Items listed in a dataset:
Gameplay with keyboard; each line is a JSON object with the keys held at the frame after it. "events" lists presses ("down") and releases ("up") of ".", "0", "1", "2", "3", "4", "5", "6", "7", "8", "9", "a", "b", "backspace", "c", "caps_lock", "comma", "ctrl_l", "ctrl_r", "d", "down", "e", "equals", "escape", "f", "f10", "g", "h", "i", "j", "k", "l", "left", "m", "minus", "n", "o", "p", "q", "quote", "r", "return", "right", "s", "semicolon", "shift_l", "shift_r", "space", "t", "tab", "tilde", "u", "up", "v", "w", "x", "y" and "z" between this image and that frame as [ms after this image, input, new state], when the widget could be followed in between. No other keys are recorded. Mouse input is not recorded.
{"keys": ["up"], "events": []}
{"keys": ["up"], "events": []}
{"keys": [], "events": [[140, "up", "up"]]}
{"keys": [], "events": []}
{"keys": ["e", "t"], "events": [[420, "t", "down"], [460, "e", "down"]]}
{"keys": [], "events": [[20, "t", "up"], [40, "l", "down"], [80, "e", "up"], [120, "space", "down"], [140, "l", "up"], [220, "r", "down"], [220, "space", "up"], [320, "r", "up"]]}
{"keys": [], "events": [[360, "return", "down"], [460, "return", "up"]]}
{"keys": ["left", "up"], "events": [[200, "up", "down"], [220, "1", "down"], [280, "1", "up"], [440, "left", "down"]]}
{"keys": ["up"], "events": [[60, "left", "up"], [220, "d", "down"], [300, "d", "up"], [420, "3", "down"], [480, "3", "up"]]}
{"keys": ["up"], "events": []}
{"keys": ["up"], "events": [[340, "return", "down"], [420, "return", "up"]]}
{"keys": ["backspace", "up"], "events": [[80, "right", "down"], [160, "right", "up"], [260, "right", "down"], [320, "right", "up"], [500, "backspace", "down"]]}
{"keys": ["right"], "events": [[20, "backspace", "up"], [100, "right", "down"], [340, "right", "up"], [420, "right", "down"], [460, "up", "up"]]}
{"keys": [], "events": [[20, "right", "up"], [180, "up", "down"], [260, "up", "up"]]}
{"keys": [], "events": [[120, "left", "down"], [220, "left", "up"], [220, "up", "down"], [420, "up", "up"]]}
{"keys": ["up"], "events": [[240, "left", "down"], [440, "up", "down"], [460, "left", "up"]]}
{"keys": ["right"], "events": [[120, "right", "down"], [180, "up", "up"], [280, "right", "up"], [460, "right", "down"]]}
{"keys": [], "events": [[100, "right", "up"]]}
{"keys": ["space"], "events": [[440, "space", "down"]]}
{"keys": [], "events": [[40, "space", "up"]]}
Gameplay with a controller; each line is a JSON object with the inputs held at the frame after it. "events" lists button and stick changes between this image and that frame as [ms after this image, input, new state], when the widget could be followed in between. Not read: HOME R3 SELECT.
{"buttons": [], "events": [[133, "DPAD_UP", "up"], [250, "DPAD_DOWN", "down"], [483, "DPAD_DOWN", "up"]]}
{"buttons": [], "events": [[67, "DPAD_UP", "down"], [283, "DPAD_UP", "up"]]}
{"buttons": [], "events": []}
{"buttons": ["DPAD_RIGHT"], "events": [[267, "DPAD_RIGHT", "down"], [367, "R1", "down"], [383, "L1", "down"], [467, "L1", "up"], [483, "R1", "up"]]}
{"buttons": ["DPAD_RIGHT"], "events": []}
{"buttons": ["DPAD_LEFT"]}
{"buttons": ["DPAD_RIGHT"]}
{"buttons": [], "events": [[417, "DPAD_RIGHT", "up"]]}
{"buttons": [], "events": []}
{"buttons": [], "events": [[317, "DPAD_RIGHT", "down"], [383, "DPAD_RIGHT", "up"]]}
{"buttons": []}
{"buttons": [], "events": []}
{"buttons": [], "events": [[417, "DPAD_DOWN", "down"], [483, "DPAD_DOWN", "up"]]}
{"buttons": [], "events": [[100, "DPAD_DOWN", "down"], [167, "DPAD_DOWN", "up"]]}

■ WORK TO COMPLETE ■
Line by line, copy the data above.

■ EXERCISE SOLUTION ■
Gameplay with keyboard; each line is a JSON object with the keys held at the frame after it. "events" lists presses ("down") and releases ("up") of ".", "0", "1", "2", "3", "4", "5", "6", "7", "8", "9", "a", "b", "backspace", "c", "caps_lock", "comma", "ctrl_l", "ctrl_r", "d", "down", "e", "equals", "escape", "f", "f10", "g", "h", "i", "j", "k", "l", "left", "m", "minus", "n", "o", "p", "q", "quote", "r", "return", "right", "s", "semicolon", "shift_l", "shift_r", "space", "t", "tab", "tilde", "u", "up", "v", "w", "x", "y" and "z" between this image and that frame as [ms after this image, input, new state], when the widget could be followed in between. No other keys are recorded. Mouse input is not recorded.
{"keys": ["up"], "events": []}
{"keys": ["up"], "events": []}
{"keys": [], "events": [[140, "up", "up"]]}
{"keys": [], "events": []}
{"keys": ["e", "t"], "events": [[420, "t", "down"], [460, "e", "down"]]}
{"keys": [], "events": [[20, "t", "up"], [40, "l", "down"], [80, "e", "up"], [120, "space", "down"], [140, "l", "up"], [220, "r", "down"], [220, "space", "up"], [320, "r", "up"]]}
{"keys": [], "events": [[360, "return", "down"], [460, "return", "up"]]}
{"keys": ["left", "up"], "events": [[200, "up", "down"], [220, "1", "down"], [280, "1", "up"], [440, "left", "down"]]}
{"keys": ["up"], "events": [[60, "left", "up"], [220, "d", "down"], [300, "d", "up"], [420, "3", "down"], [480, "3", "up"]]}
{"keys": ["up"], "events": []}
{"keys": ["up"], "events": [[340, "return", "down"], [420, "return", "up"]]}
{"keys": ["backspace", "up"], "events": [[80, "right", "down"], [160, "right", "up"], [260, "right", "down"], [320, "right", "up"], [500, "backspace", "down"]]}
{"keys": ["right"], "events": [[20, "backspace", "up"], [100, "right", "down"], [340, "right", "up"], [420, "right", "down"], [460, "up", "up"]]}
{"keys": [], "events": [[20, "right", "up"], [180, "up", "down"], [260, "up", "up"]]}
{"keys": [], "events": [[120, "left", "down"], [220, "left", "up"], [220, "up", "down"], [420, "up", "up"]]}
{"keys": ["up"], "events": [[240, "left", "down"], [440, "up", "down"], [460, "left", "up"]]}
{"keys": ["right"], "events": [[120, "right", "down"], [180, "up", "up"], [280, "right", "up"], [460, "right", "down"]]}
{"keys": [], "events": [[100, "right", "up"]]}
{"keys": ["space"], "events": [[440, "space", "down"]]}
{"keys": [], "events": [[40, "space", "up"]]}
Gameplay with a controller; each line is a JSON object with the inputs held at the frame after it. "events" lists button and stick changes between this image and that frame as [ms after this image, input, new state], when the widget could be followed in between. Not read: HOME R3 SELECT.
{"buttons": [], "events": [[133, "DPAD_UP", "up"], [250, "DPAD_DOWN", "down"], [483, "DPAD_DOWN", "up"]]}
{"buttons": [], "events": [[67, "DPAD_UP", "down"], [283, "DPAD_UP", "up"]]}
{"buttons": [], "events": []}
{"buttons": ["DPAD_RIGHT"], "events": [[267, "DPAD_RIGHT", "down"], [367, "R1", "down"], [383, "L1", "down"], [467, "L1", "up"], [483, "R1", "up"]]}
{"buttons": ["DPAD_RIGHT"], "events": []}
{"buttons": ["DPAD_LEFT"]}
{"buttons": ["DPAD_RIGHT"]}
{"buttons": [], "events": [[417, "DPAD_RIGHT", "up"]]}
{"buttons": [], "events": []}
{"buttons": [], "events": [[317, "DPAD_RIGHT", "down"], [383, "DPAD_RIGHT", "up"]]}
{"buttons": []}
{"buttons": [], "events": []}
{"buttons": [], "events": [[417, "DPAD_DOWN", "down"], [483, "DPAD_DOWN", "up"]]}
{"buttons": [], "events": [[100, "DPAD_DOWN", "down"], [167, "DPAD_DOWN", "up"]]}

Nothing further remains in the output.